O’Neill has made clear that Sinn Féin will continue to respect the democratic outcome of the election and if elected as First Minister will serve to represent the best interests of all the people.

Both unionist parties, the DUP and the Ulster Unionist Party (UUP), have refused to commit to respect the democratic outcome of the election and serve alongside a Sinn Féin First Minister.

Unionism portrayed the First Minister as a continuation of the prime minister's role in the old Stormont single-party regime. 

The first holder of that office, James Craig, claimed that Stormont was “a Protestant parliament for a Protestant people.” It was clear that Irish citizens would have no role in government and would be marginalised in the parliament. The old Stormont regime ended 50 years ago.

It was replaced in 1998 by a power-sharing government, with checks and balances to ensure there could be no repeat of the abuse of power that existed in the old Stormont.

Unionism has always viewed the First Minister as theirs and theirs alone. A unionist prime minister with a lineage back to Craig.

The election of a Sinn Féin First Minister replaces this myth with the reality of power-sharing and democratic change. Replacing a unionist First Minister with one who is pledged to represent the best interests of all the people – an event that neither unionist party wants to contemplate.

The largest unionist party, the DUP, under the leadership of Jeffrey Donaldson, has been in a tailspin with three leaders in less than a year. The party supported Brexit, a position rejected by the majority of people of the North.

The DUP opposed the Brexit Protocol which was supported by Congress and U.S. administration and the majority of parties. In protest, the DUP collapsed the government in the North and is running on a platform of not returning to the government unless the Protocol, an international agreement, is ended.

They have embarked on a series of public poorly attended campaign rallies which have morphed into anti-Good Friday Agreement protests. They have been sharing platforms with Jim Allister, the leader of Traditional Unionist Voice (TUV), a one-man band anti-agreement party.

Support for the TUV has increased as the support for the DUP has decreased. In the final Belfast Telegraph / LucidTalk poll, they stood at nine percent. It remains to be seen if they can build on their sole member of the Assembly.

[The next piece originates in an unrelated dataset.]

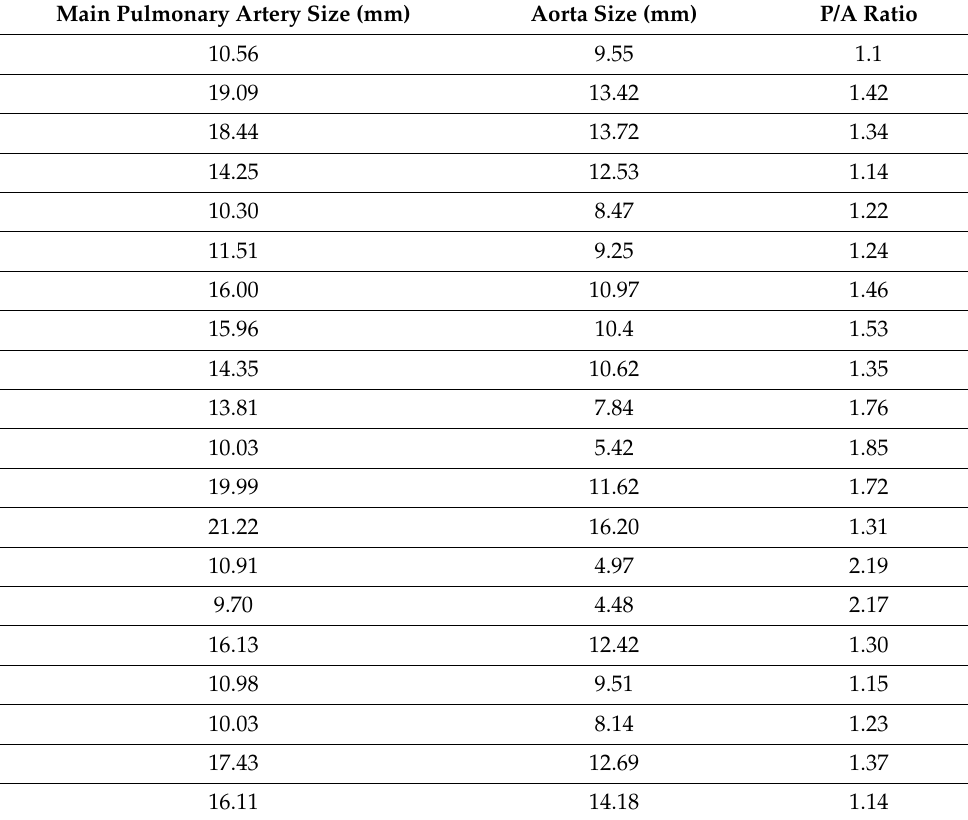
Table 2. Main Pulmonary Artery (Pulmonary Trunk) to Ascending Aorta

To scare unionist voters, the DUP has sought to make this election a de facto unity poll, a position rejected by O’Neill when she stated the obvious, that this is about electing a government and Assembly to meet the challenges of a cost of living crisis and build a future for all.

The Good Friday Agreement provides for a unity referendum. Everyone agrees that there will be a unity poll in the future, but not this week.  

The UUP, under the leadership of Doug Beattie, sits at 14 percent in the Belfast Telegraph / LucidTalk poll. Keen to portray the party as a modernizing and moderate voice of unionism, they have failed in the polls to get a bounce from his new leadership. The party remains opposed to an Irish Language Act and the Brexit Protocol and refuses to commit to serving alongside a Sinn Féin First Minister.

Besides the Sinn Féin lead in the polls, the other historic shift that has been identified has been the rise of the Alliance Party. It declares itself as neither unionist nor nationalist. It is the third-largest party at 14 percent in the Belfast Telegraph / LucidTalk poll. The party could be poised to make gains in this election. 

In the polls, the “nationalist” SDLP is in fifth place just in front of the TUV. It’s a shadow of the former party headed by the late John Hume.

If the polls are to be believed, this could be a very interesting election. The election of a Sinn Féin First Minister would be historic but could also define a new era in power-sharing and finally put to bed the ghost of the old Stormont regime. It remains to be seen if unionism will respect the democratic outcome of the election.

All will become clear by May 7.

Ciarán Quinn is the United States representative for Sinn Féin.

*This column first appeared in the May 4 edition of the weekly Irish Voice newspaper, sister publication to IrishCentral.